Silence(r) is golden
This morning I figured I’d take a slightly different route on my ’85 Vespa PX from the East Village to work in Midtown in an effort to keep things interesting.
Turns out I needed to do nothing of the sort to keep things interesting. Turning from E.14th St. on to 3rd Avenue, my exhaust decided to work it’s way loose, leading to an almighty racket that scared the crap out of pedestrians gathered on the busy corner waiting to cross the street.
Fortunately for me:
- This has happened to me before when I was testing the bike after the rebuild, so the familiar lack of compression and almighty racket telegraphed the problem immediately.
- I was in second gear traveling less than 5 miles an hour.
30 seconds later and I am parked at the side of the road and under the bike with a wrench. The retaining bolt had worked it’s way completely loose and was getting dangerously close to working it’s way backwards into the back tire. I was lucky. If it had jammed against the moving wheel at best I would have tore the tire, at worst, the entire exhaust assembly would have sheared off the bike. And that’s not even considering what could have happened to me the rider with this happening at speed, in traffic. The source of the noise came from the fact that on the other side of the exhaust the output from the engine casing had also come loose, no doubt vibrated loose because of the retaining bolt. In all, the entire exhaust (stock PX) was literally hanging on by a thread.
Using my torque wrench I tightened up the retaining bolt as tight as I could get it and then reinserted the exhaust on the engine side into the engine casing and tightened that up. The job took less than twenty minutes but required removing the spare wheel to get enough leverage to tighten the retaining bolt.
Lessons learned?
- Always keep a set of tools on your bike if you own a two-stroke scoot. Two strokes rattle significantly more than modern autos and stuff works its way loose. It’s a simple fact which leads me to:
- Preventative maintenance. My biggest mistake was not taking the time at the weekend to spend 15 minutes looking over the usual nuts and bolts offenders (hub nuts, wheel nuts, wing mirrors, and clearly exhaust) and making sure they’re tight. The amount that the retaining bolt had come loose would suggest it had been working it’s way loose for the best part of a week.

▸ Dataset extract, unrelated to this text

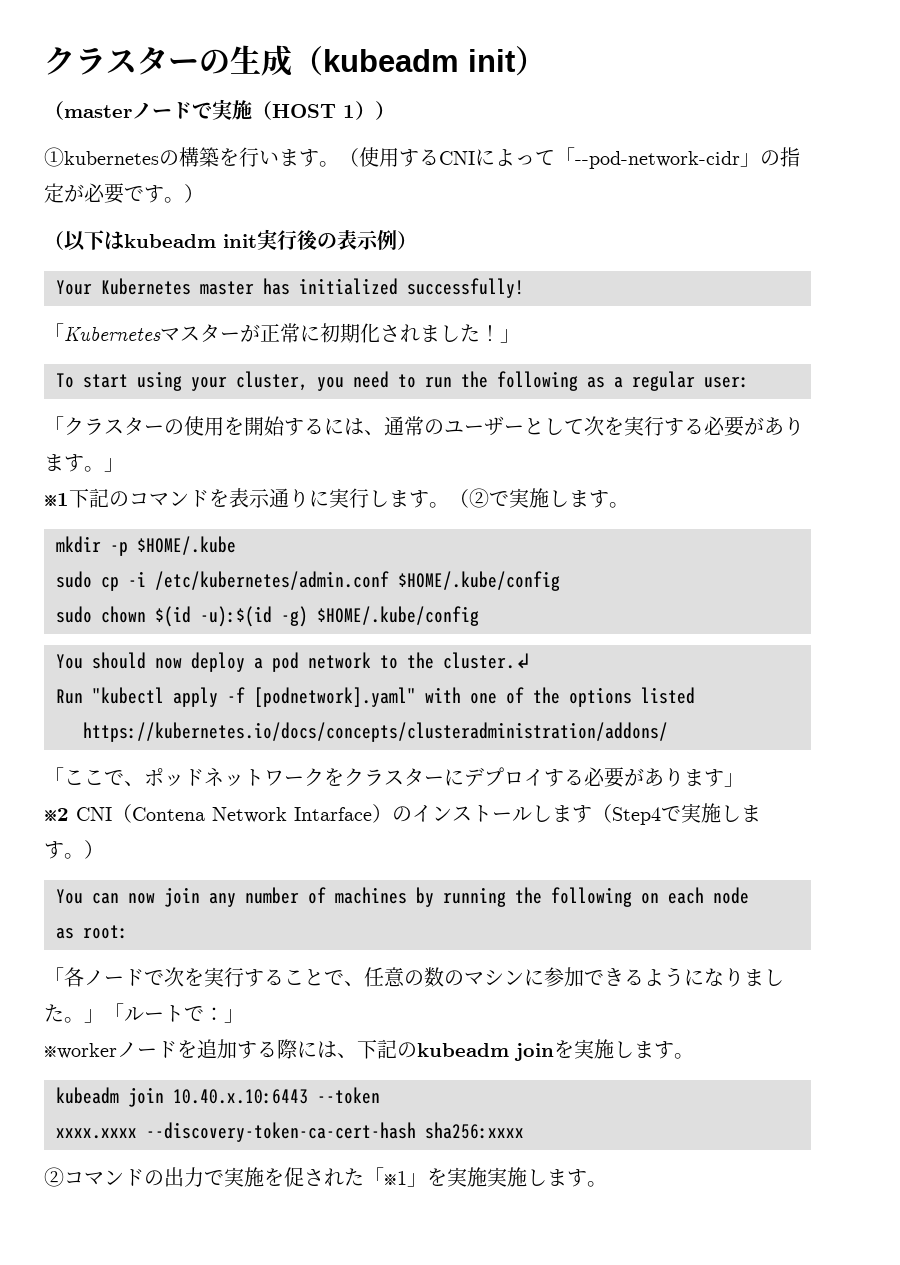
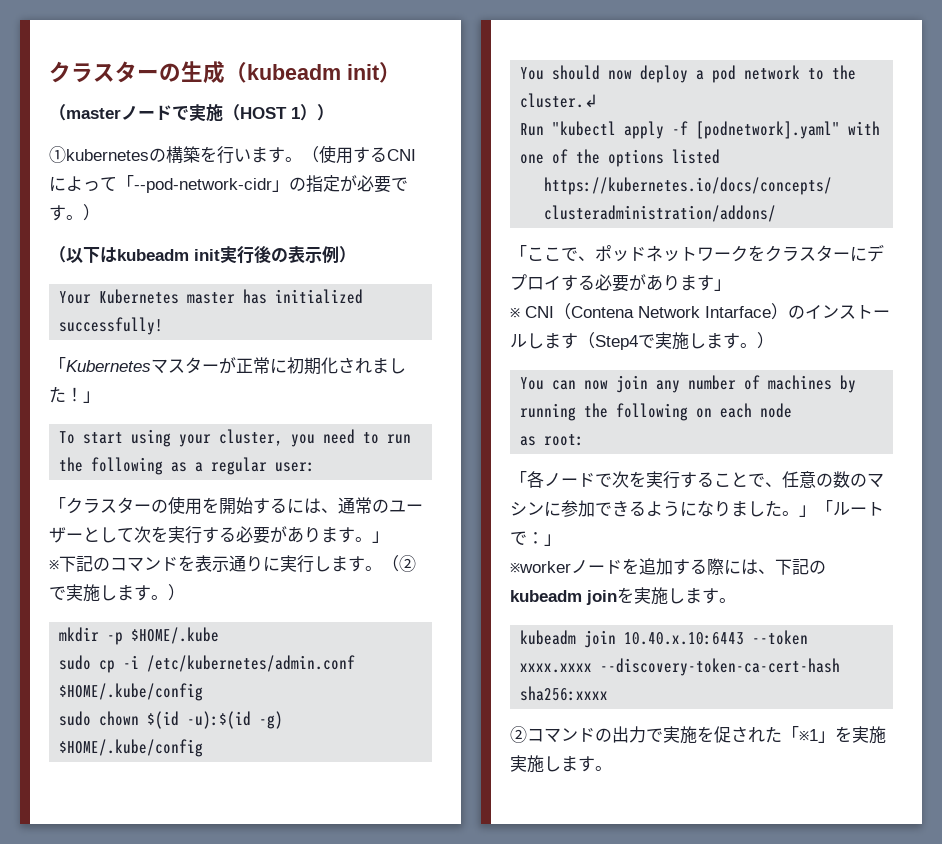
[44,493,69,506] ※1 -> [49,560,59,570] ※
(629, 505) none -> [168,584,185,601] ）
[44,808,69,821] ※2 -> [510,308,520,318] ※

- I’m going to look into finding some grip washers for the exhaust. The previous owner had at one point removed the exhaust and temporarily fitted a Sito Plus. I suspect that when the stock exhaust was reinstalled he lost a grip washer or two in the move.
- There’s a short length of the rubber sheath that protects the gear cables near the exhaust that is damaged and exposes the cables. It’s been this way since I bought the bike and I didn’t know why. Clearly now I can see that this happened in a previous exhaust incident with the pipe coming loose and burning through the rubber. I greased it up last Fall as a preventative measure but some point down the road I need to replace this rubber. At least now I’ve realized how this damaged occurred in the first place.